- Prompt -
Among the lines below, take the one holding "La Biblioteca", the one holding "Naturales y Museo", and all lines between them. Set them down exactly.
:::
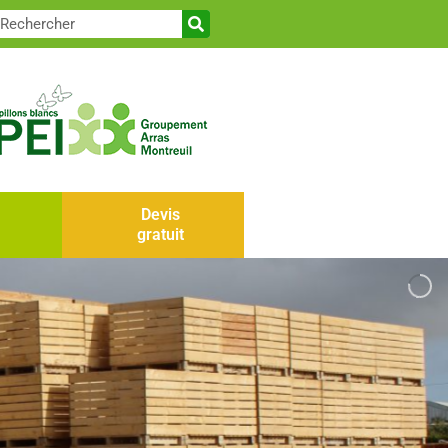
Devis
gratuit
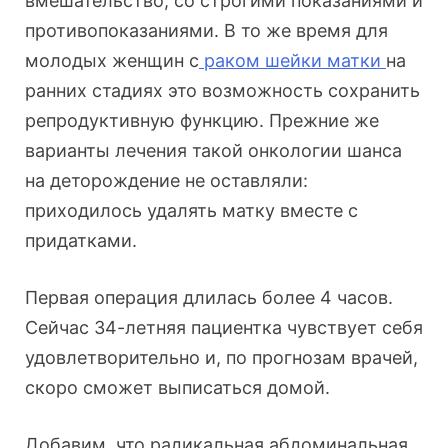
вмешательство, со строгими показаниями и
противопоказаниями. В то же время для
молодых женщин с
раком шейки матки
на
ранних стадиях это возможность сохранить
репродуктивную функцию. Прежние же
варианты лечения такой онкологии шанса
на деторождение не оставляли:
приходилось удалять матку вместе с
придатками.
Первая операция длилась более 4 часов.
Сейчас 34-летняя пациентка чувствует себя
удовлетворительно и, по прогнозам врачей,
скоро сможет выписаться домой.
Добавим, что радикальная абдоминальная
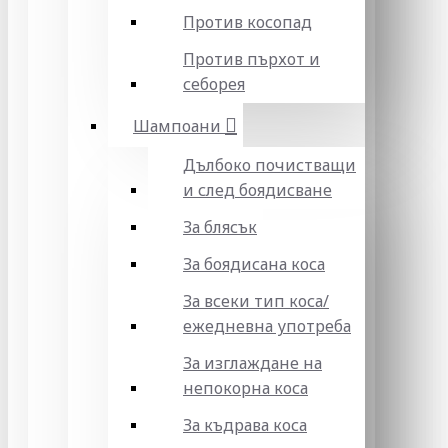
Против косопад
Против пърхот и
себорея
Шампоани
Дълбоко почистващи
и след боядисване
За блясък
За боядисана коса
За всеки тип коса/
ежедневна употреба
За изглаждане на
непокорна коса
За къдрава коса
:::
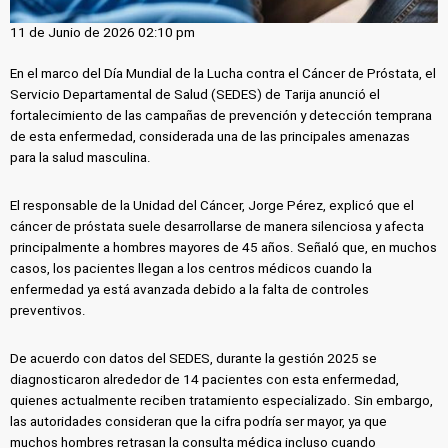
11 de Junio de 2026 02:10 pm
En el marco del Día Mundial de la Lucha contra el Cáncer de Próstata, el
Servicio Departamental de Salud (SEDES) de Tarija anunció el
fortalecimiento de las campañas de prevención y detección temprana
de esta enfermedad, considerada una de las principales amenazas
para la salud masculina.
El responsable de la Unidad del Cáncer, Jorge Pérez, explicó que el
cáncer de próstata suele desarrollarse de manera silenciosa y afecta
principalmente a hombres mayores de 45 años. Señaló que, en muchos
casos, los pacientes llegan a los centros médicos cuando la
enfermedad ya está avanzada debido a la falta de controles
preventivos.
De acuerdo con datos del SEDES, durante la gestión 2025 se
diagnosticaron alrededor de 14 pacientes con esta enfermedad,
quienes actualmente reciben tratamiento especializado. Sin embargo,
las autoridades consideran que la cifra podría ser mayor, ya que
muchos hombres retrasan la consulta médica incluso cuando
:::
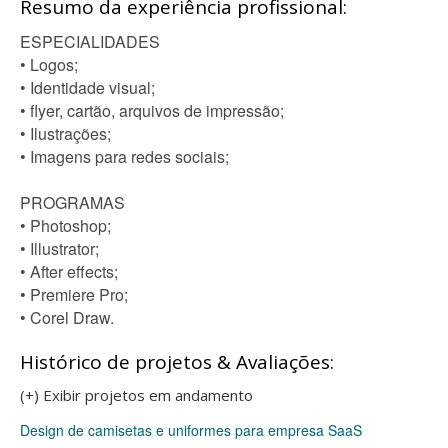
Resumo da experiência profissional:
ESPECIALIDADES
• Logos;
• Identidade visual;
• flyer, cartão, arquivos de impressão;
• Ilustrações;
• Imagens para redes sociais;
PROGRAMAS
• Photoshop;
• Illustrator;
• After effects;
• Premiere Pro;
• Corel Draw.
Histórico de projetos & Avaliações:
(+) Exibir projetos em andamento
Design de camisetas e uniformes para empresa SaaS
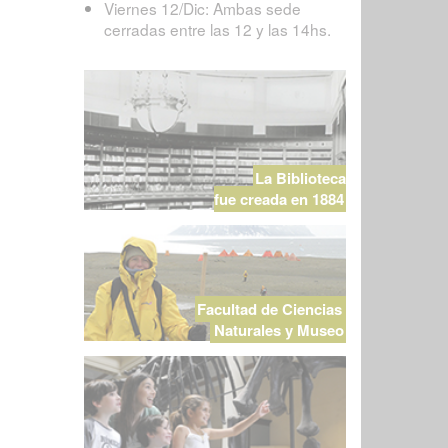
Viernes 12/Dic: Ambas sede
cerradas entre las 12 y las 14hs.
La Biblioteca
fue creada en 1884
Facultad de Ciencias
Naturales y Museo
:::
- Result for this task -
La Biblioteca
fue creada en 1884
Facultad de Ciencias
Naturales y Museo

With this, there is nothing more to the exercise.